To manage IT, you’ve got to have investment reviews, but when is it too much or not effective?
There are a number of executives (CXO’s) with a stake in the success of IT projects and a responsibility to review and manage them:
- Chief Financial Officer (CFO)— is interested in the investment’s alignment to the mission and its return on investment
- Chief Information Officer (CIO)—looks at IT projects in terms of technical alignment and compliance with the enterprise architecture, systems development life cycle, IT security, and other areas like privacy, accessibility, records management, and so on
- Chief Procurement Officer (
CPO)—reviews projects for contractual issues to protect the organization and ensure that “it gets what it’s paying for”
- Line of Business (LOB) Program Officials—must review projects in terms of their project management and to control cost, schedule, and performance and ensure that the organization “controls” its investments
Usually, each of these executives has boards to carry out these review functions, and they are redundant, inefficient and drive the end-user crazy answering questions and checklists.

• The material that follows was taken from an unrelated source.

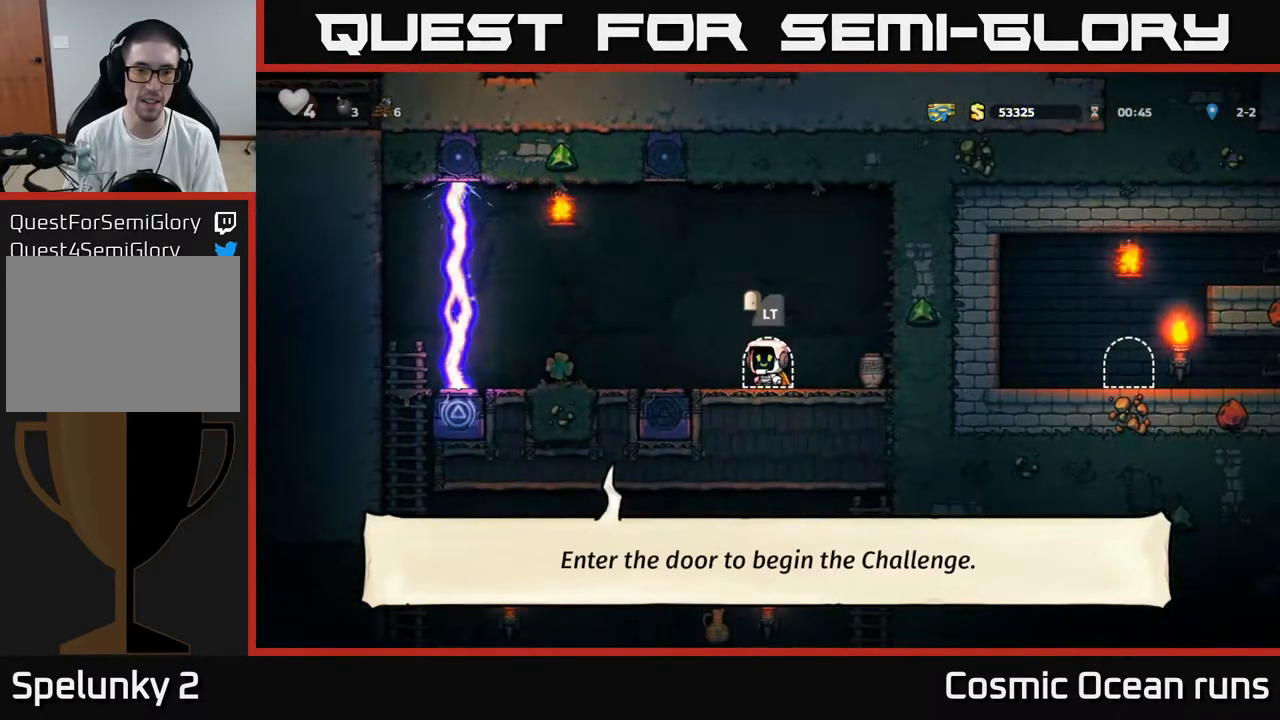
{"buttons": [], "left_stick": "center", "right_stick": "center", "events": []}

Part of the problem is that the executives and their review boards do not limit themselves to reviewing just their particular domains, but look across the management areas. So for example, EA often not only looks at technical alignment, but also will review business alignment and performance measures.
Moreover, not only are the review boards’ functionality often redundant between CXO’s, but even within the domain of a CXO, there will be duplicative review efforts such as between EA, SDLC, and IT security reviews.

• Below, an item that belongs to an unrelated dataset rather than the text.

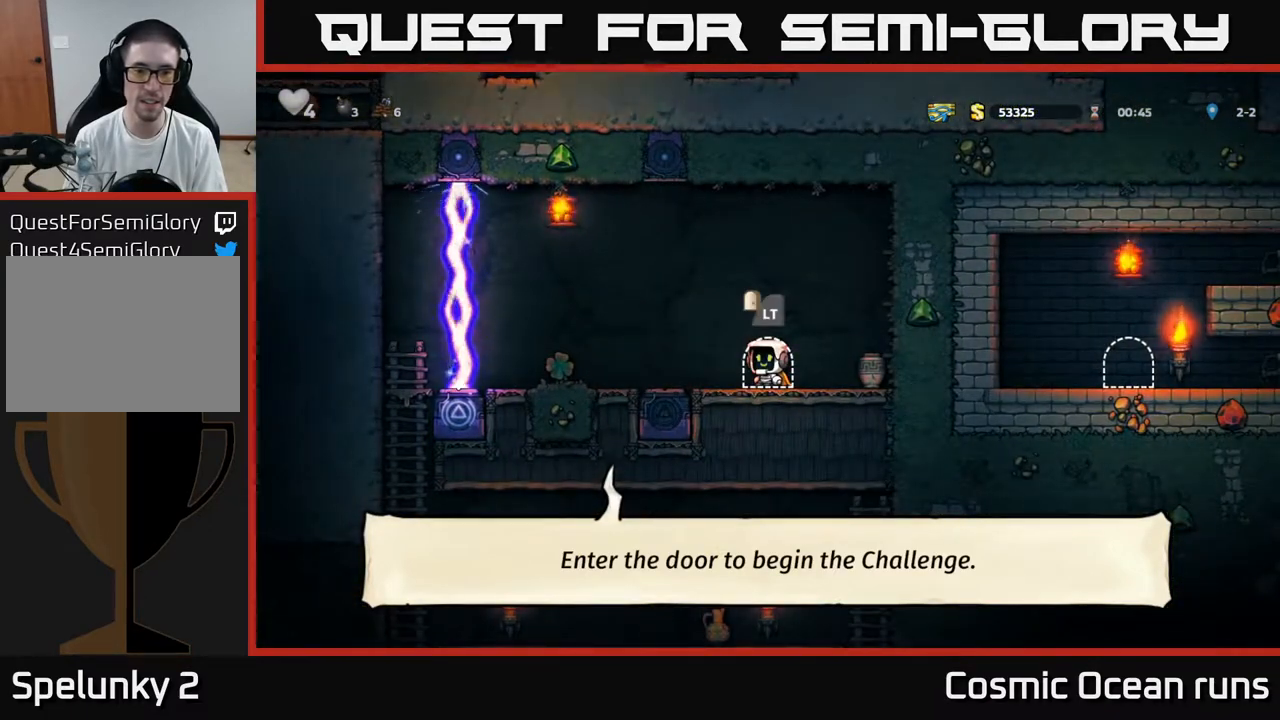
{"buttons": ["DPAD_LEFT"], "left_stick": "center", "right_stick": "center", "events": [[150, "DPAD_LEFT", "down"]]}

Additionally, when an organizational component of an organization needs to conduct these reviews at their level and then again all the same reviews at a higher overall organization level, then the already inefficient review process is now doubly so.
In the end, with all the requisite reviews, innovation gets stifled, projects hamstrung, and the end-user frustrated and looking to circumvent the whole darn thing.
Obviously, you must review and establish checks and balances on IT investments, especially with the historical trends of people spending extravagantly and wastefully on IT solutions that were non-standard, not secure, not interoperable, did not meet user requirements, were over-budget, and behind schedule.
The key from a User-centric EA perspective is to balance the needs for governance, oversight, and compliance with helping and servicing the end-user, so they can meet mission needs, develop innovative solutions, and manage with limited resources. Asking users the same or similar checklist questions is not only annoying, but a waste of valuable resources, and a great way to spark an end-user revolt!
Remember it’s a fine line between EA and governance showing value to the organization and becoming a nuisance and a hindrance to progress.